New Iceberg Breaks Off Antarctica
By Randolph E. Schmid
Associated Press Writer
Wednesday, May 15, 2002; 4:03 PM
WASHINGTON –– A new iceberg nearly as large as Chesapeake Bay has broken away from Antarctica.
The National Ice Center reported Wednesday that the berg, named C-19, had split off and was afloat next to Antarctica's Ross Ice Shelf.
C-19 measures 124 miles long and 19.5 miles wide, or 2,428 square miles. Chesapeake Bay is 2,747 square miles.
The iceberg is named C-19 because it's the 19th new berg reported in that section of Antarctica since records were first kept in 1976.
The report of C-19 comes less than a week after C-18 broke free in the same general area. C-18 was 47 miles long and 4.6 miles across.
In March, another giant berg broke free in an adjacent area. Named B-22, it measured 2,120 square miles, bigger than the state of Delaware.
Also in March, a large floating ice shelf in Antarctica collapsed.

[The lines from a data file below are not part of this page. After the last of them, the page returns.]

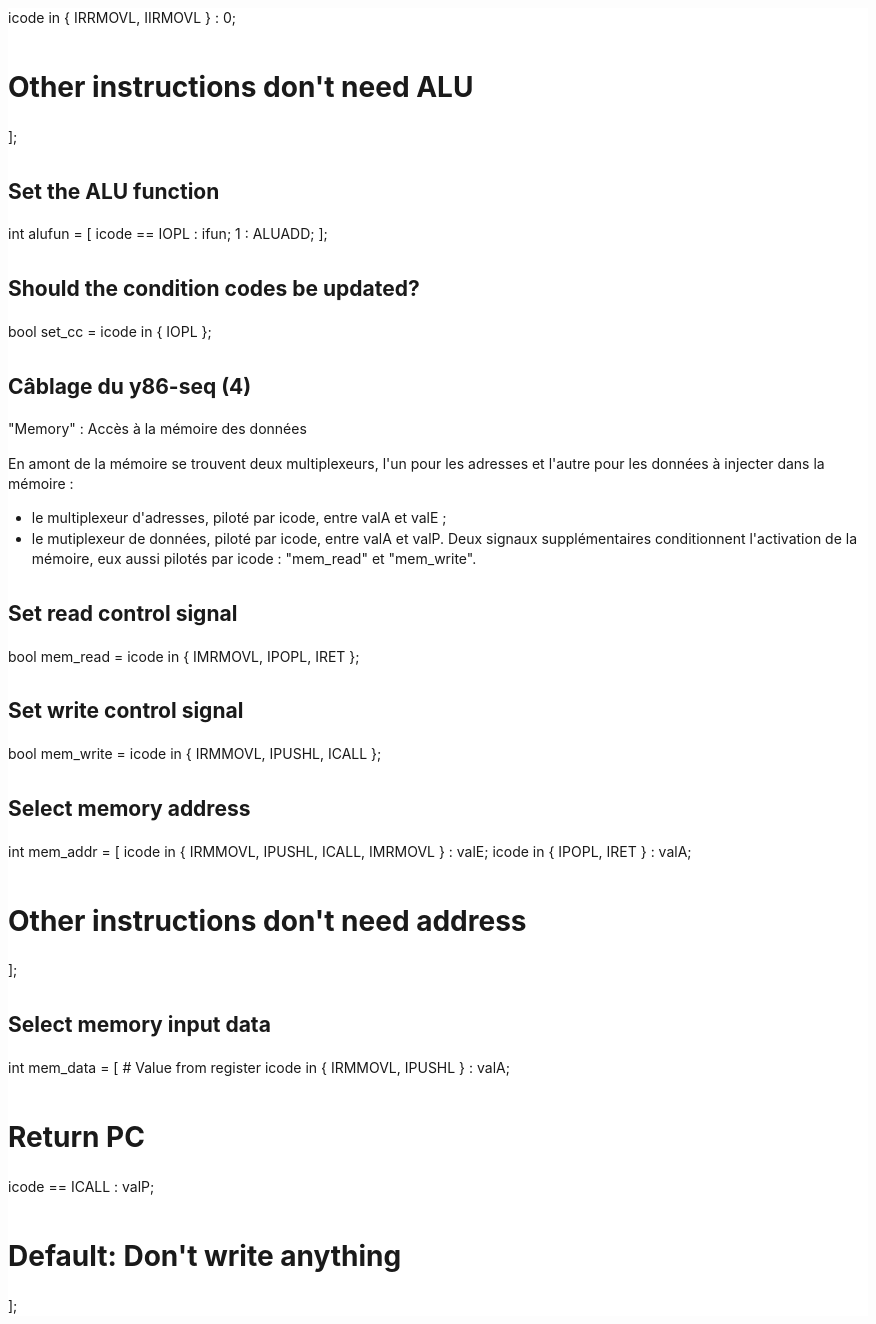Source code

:   icode in { IRRMOVL, IIRMOVL } : 0;
# Other instructions don't need ALU
];
## Set the ALU function
int alufun = [
  icode == IOPL : ifun;
  1 : ALUADD;
];
## Should the condition codes be updated?
bool set_cc = icode in { IOPL };


## Câblage du y86-seq (4)

"Memory" : Accès à la mémoire des données

En amont de la mémoire se trouvent deux multiplexeurs, l'un pour les
adresses et l'autre pour les données à injecter dans la mémoire :
- le multiplexeur d'adresses, piloté par icode, entre valA et valE ;
- le mutiplexeur de données, piloté par icode, entre valA et valP.
Deux signaux supplémentaires conditionnent l'activation de la mémoire,
eux aussi pilotés par icode : "mem_read" et "mem_write".

## Set read control signal
bool mem_read = icode in { IMRMOVL, IPOPL, IRET };
## Set write control signal
bool mem_write = icode in { IRMMOVL, IPUSHL,
                                             ICALL };
## Select memory address
int mem_addr = [
  icode in { IRMMOVL, IPUSHL, ICALL,
                  IMRMOVL } : valE;
  icode in { IPOPL, IRET } : valA;
# Other instructions don't need address
];
## Select memory input data
int mem_data = [ # Value from register
  icode in { IRMMOVL, IPUSHL } : valA;
# Return PC
  icode == ICALL : valP;
# Default: Don't write anything
];
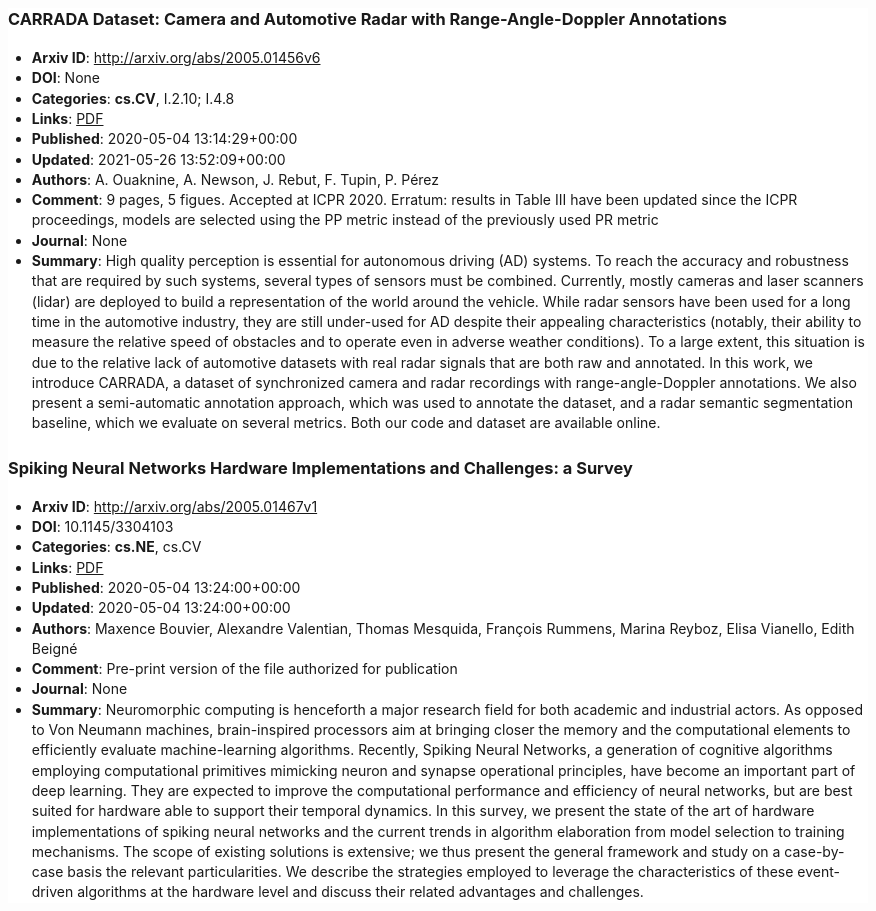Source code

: 

### CARRADA Dataset: Camera and Automotive Radar with Range-Angle-Doppler Annotations
- **Arxiv ID**: http://arxiv.org/abs/2005.01456v6
- **DOI**: None
- **Categories**: **cs.CV**, I.2.10; I.4.8
- **Links**: [PDF](http://arxiv.org/pdf/2005.01456v6)
- **Published**: 2020-05-04 13:14:29+00:00
- **Updated**: 2021-05-26 13:52:09+00:00
- **Authors**: A. Ouaknine, A. Newson, J. Rebut, F. Tupin, P. Pérez
- **Comment**: 9 pages, 5 figues. Accepted at ICPR 2020. Erratum: results in Table
  III have been updated since the ICPR proceedings, models are selected using
  the PP metric instead of the previously used PR metric
- **Journal**: None
- **Summary**: High quality perception is essential for autonomous driving (AD) systems. To reach the accuracy and robustness that are required by such systems, several types of sensors must be combined. Currently, mostly cameras and laser scanners (lidar) are deployed to build a representation of the world around the vehicle. While radar sensors have been used for a long time in the automotive industry, they are still under-used for AD despite their appealing characteristics (notably, their ability to measure the relative speed of obstacles and to operate even in adverse weather conditions). To a large extent, this situation is due to the relative lack of automotive datasets with real radar signals that are both raw and annotated. In this work, we introduce CARRADA, a dataset of synchronized camera and radar recordings with range-angle-Doppler annotations. We also present a semi-automatic annotation approach, which was used to annotate the dataset, and a radar semantic segmentation baseline, which we evaluate on several metrics. Both our code and dataset are available online.



### Spiking Neural Networks Hardware Implementations and Challenges: a Survey
- **Arxiv ID**: http://arxiv.org/abs/2005.01467v1
- **DOI**: 10.1145/3304103
- **Categories**: **cs.NE**, cs.CV
- **Links**: [PDF](http://arxiv.org/pdf/2005.01467v1)
- **Published**: 2020-05-04 13:24:00+00:00
- **Updated**: 2020-05-04 13:24:00+00:00
- **Authors**: Maxence Bouvier, Alexandre Valentian, Thomas Mesquida, François Rummens, Marina Reyboz, Elisa Vianello, Edith Beigné
- **Comment**: Pre-print version of the file authorized for publication
- **Journal**: None
- **Summary**: Neuromorphic computing is henceforth a major research field for both academic and industrial actors. As opposed to Von Neumann machines, brain-inspired processors aim at bringing closer the memory and the computational elements to efficiently evaluate machine-learning algorithms. Recently, Spiking Neural Networks, a generation of cognitive algorithms employing computational primitives mimicking neuron and synapse operational principles, have become an important part of deep learning. They are expected to improve the computational performance and efficiency of neural networks, but are best suited for hardware able to support their temporal dynamics. In this survey, we present the state of the art of hardware implementations of spiking neural networks and the current trends in algorithm elaboration from model selection to training mechanisms. The scope of existing solutions is extensive; we thus present the general framework and study on a case-by-case basis the relevant particularities. We describe the strategies employed to leverage the characteristics of these event-driven algorithms at the hardware level and discuss their related advantages and challenges.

The 1,250-square-mile section of the Larsen Ice Shelf splintered into a plume of drifting icebergs during a five-week period that ended March 7.
New measurements, though, indicate the ice in parts of Antarctica is thickening, reversing earlier estimates that the sheet was melting.
Scientists reported in January that new flow measurements for the Ross ice streams indicate some of their movement has slowed or halted, allowing the ice to thicken.
Researchers don't know if the thickening is merely part of some short-term fluctuation or represents a reversal of the ice's long retreat.
That report, in the journal Science, came less than a week after a paper in Nature reported that Antarctica's harsh desert valleys – long considered a bellwether for global climate change – have grown noticeably cooler since the mid-1980s.
The National Ice Center, based in Suitland, Md., provides worldwide ice analyses and tracking to assist the military and private shippers.
It is a joint operation of the Navy, National Oceanic and Atmospheric Administration and Coast Guard.